◆ **Requirement**:
Please reproduce the entries below exactly, leaving the pictures out.

Extracted data: Begin

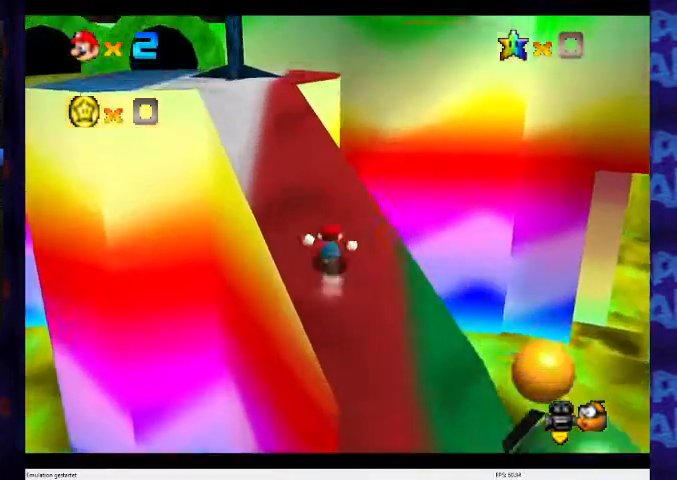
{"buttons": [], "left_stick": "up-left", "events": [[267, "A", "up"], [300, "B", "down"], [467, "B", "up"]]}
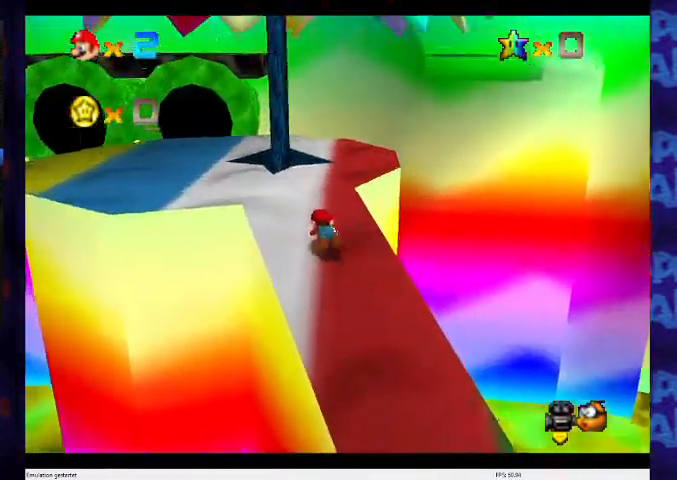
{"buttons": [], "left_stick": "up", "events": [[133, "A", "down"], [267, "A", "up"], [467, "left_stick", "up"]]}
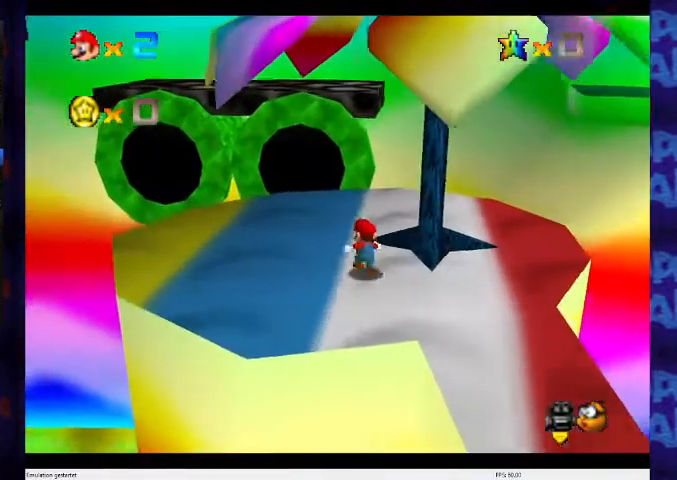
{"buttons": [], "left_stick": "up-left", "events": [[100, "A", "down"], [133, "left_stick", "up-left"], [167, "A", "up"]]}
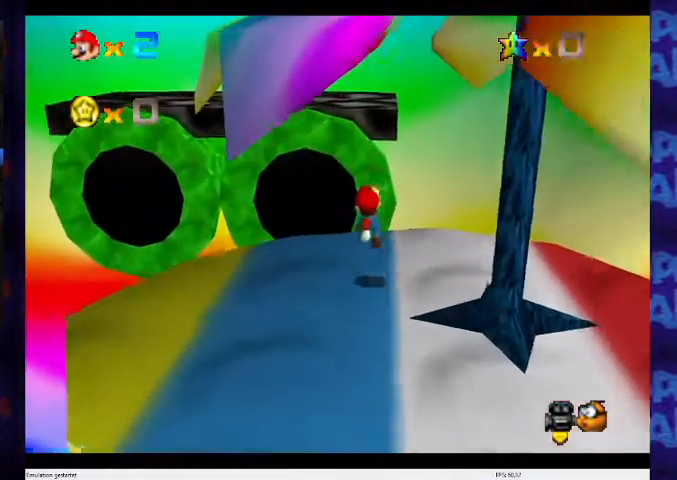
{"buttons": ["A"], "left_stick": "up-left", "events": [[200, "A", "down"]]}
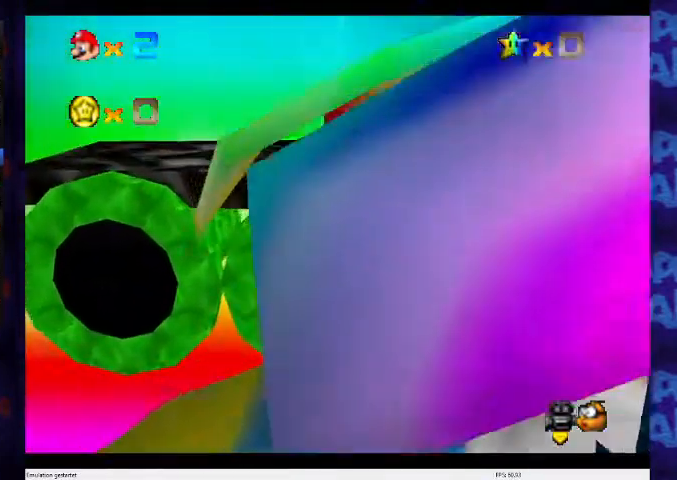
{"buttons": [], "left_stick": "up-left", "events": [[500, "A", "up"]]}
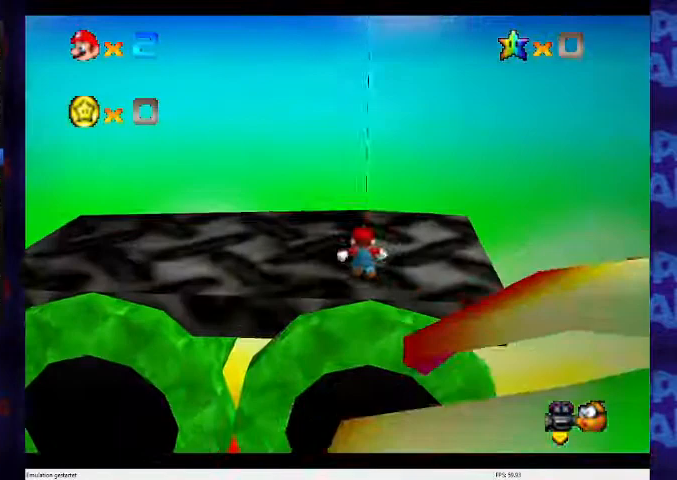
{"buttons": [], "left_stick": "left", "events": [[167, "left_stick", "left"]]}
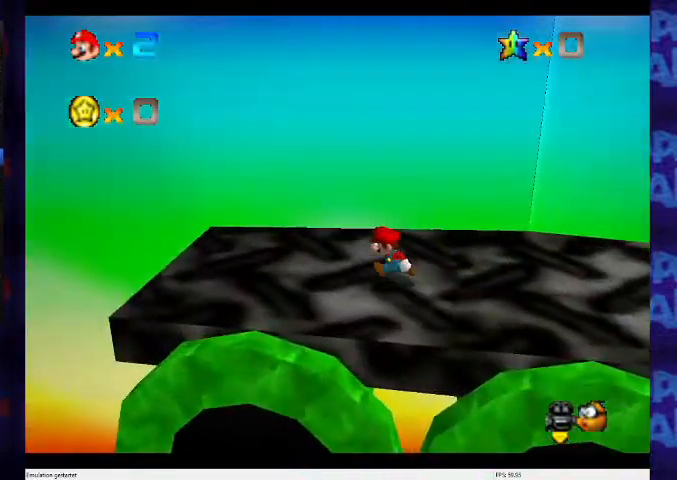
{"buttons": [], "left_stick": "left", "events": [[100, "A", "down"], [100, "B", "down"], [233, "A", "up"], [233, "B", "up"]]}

Extracted data: End

◆ **Answer space**:
{"buttons": [], "left_stick": "up-left", "events": [[267, "A", "up"], [300, "B", "down"], [467, "B", "up"]]}
{"buttons": [], "left_stick": "up", "events": [[133, "A", "down"], [267, "A", "up"], [467, "left_stick", "up"]]}
{"buttons": [], "left_stick": "up-left", "events": [[100, "A", "down"], [133, "left_stick", "up-left"], [167, "A", "up"]]}
{"buttons": ["A"], "left_stick": "up-left", "events": [[200, "A", "down"]]}
{"buttons": [], "left_stick": "up-left", "events": [[500, "A", "up"]]}
{"buttons": [], "left_stick": "left", "events": [[167, "left_stick", "left"]]}
{"buttons": [], "left_stick": "left", "events": [[100, "A", "down"], [100, "B", "down"], [233, "A", "up"], [233, "B", "up"]]}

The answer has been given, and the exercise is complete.